What did they know that you don't?

I said that the "vine" was planted "without Him," that is, without His direct creative input.

"And why do you know this Father and billions of others don't?"

We all know the Father. Not to know Him is impossible--yes, even for you: The Father is Life, that which courses through your being, and is the source of your existence.

You really should become an honorary knight, and begin your journey of discovery--the Ultimate Quest, which is to know yourself.

Anonymous said...

BD, "Our Declaration of Independence refers to the Father as Creator (and so He is) in these immortal lines: "We hold these truths to be self-evident, that all men are created equal, that they are endowed by their Creator with certain unalienable Rights, that among these are Life, Liberty and the pursuit of Happiness."

What did they know that you don't?"

Well, they obviously didn't believe what they said they believed because slavery did not match their words.

BD-"We all know the Father. Not to know Him is impossible--yes, even for you: The Father is Life, that which courses through your being, and is the source of your existence."

When you put it that way, the Father makes sense and is identifiable.

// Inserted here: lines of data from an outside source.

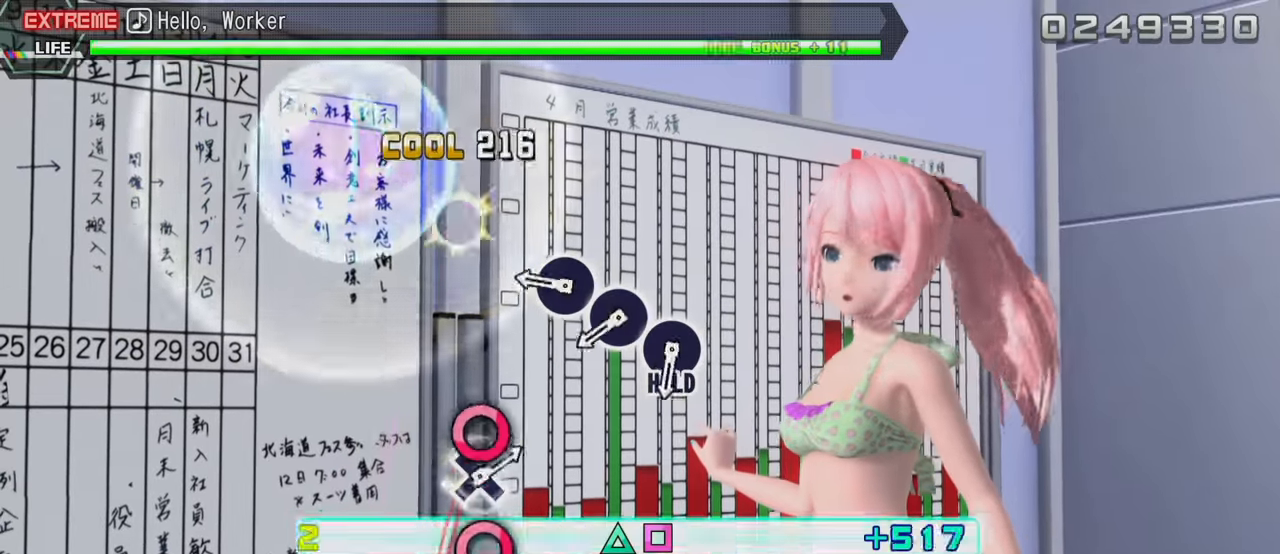
{"buttons": ["CIRCLE", "R2"], "left_stick": "center", "right_stick": "center", "events": [[33, "SQUARE", "up"], [150, "L2", "up"], [267, "CIRCLE", "down"], [400, "CIRCLE", "up"], [467, "CIRCLE", "down"]]}
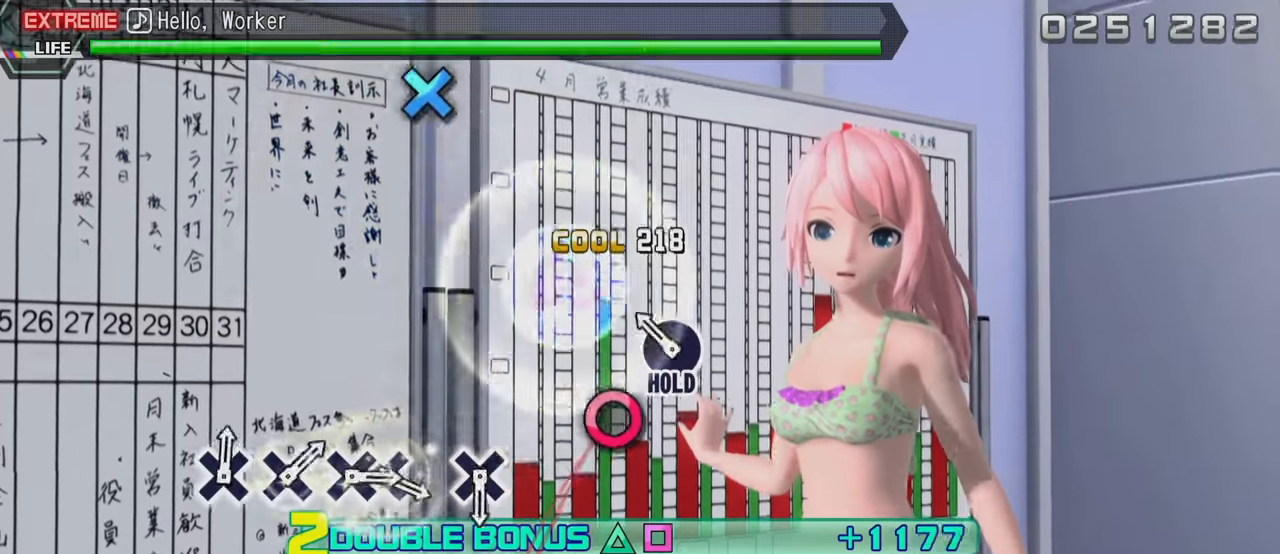
{"buttons": ["L2"], "left_stick": "center", "right_stick": "center", "events": [[50, "CIRCLE", "up"], [133, "CIRCLE", "down"], [233, "L2", "down"], [283, "CIRCLE", "up"], [333, "R2", "up"]]}
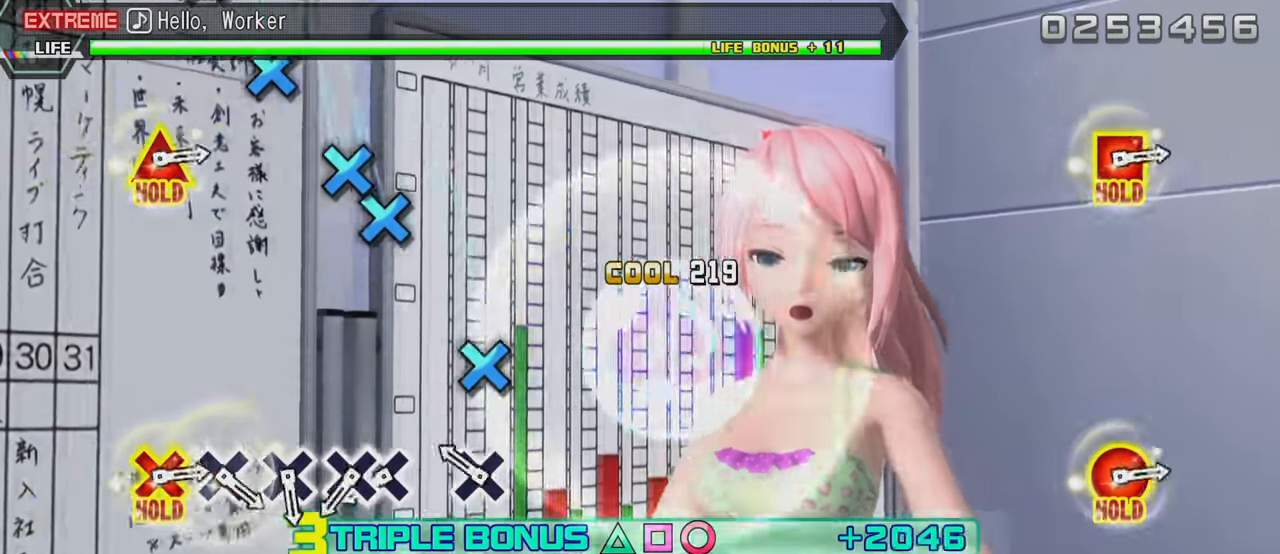
{"buttons": ["CROSS", "L2", "DPAD_DOWN"], "left_stick": "center", "right_stick": "center", "events": [[150, "CROSS", "down"], [250, "CROSS", "up"], [433, "CROSS", "down"], [500, "DPAD_DOWN", "down"]]}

BD-"You really should become an honorary knight, and begin your journey of discovery--the Ultimate Quest, which is to know yourself."

I've often wondered who I am. I still don't know and not sure if I ever will.

Black Diaspora said...

@Anony: "Well, they obviously didn't believe what they said they believed because slavery did not match their words."

Haven't you noticed: We live in a world where one's supposed beliefs aren't necessarily translated into one's action.

It's called hypocrisy.

Nevertheless, Jefferson was on to something when he penned those words.

"I've often wondered who I am. I still don't know and not sure if I ever will."

"Ever will" is a long time, but it's not forever.

I'm going to do you a favor and tell you who you are: You agree that you're Life. That's who you are. You're not just living, you're Life itself.

Now if you can imagine that that Life is eternal, you'll edge closer to a full knowing of who you are.

Take the time to contemplate what that mean, what meaning can be extrapolated from that fact, what understanding can be gleaned from a realization that Life is who you are, and what the Creator is.

If you can do that, you will have taken your first steps toward a journey within.